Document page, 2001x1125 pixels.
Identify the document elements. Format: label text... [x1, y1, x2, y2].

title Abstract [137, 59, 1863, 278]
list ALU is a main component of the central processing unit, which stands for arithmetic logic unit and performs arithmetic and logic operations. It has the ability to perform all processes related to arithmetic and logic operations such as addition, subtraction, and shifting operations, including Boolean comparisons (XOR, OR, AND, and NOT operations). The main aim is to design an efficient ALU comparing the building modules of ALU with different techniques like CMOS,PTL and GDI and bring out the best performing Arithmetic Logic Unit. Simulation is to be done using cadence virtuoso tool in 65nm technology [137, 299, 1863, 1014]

--

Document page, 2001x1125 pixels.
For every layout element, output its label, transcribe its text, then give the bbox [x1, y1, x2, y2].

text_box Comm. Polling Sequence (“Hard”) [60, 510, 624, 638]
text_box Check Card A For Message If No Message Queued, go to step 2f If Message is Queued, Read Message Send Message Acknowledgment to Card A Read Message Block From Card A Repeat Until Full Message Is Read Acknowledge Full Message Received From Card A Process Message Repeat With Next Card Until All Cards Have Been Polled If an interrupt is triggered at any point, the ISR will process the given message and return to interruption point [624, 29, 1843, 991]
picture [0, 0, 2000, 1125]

**SET PROBLEM:**
Filter the data above, copying out every line that contains the word "label". Treat uppercase and lowercase as different.

**OUTPUT FOR THIS EXERCISE:**
Identify the document elements. Format: label text... [x1, y1, x2, y2].
For every layout element, output its label, transcribe its text, then give the bbox [x1, y1, x2, y2].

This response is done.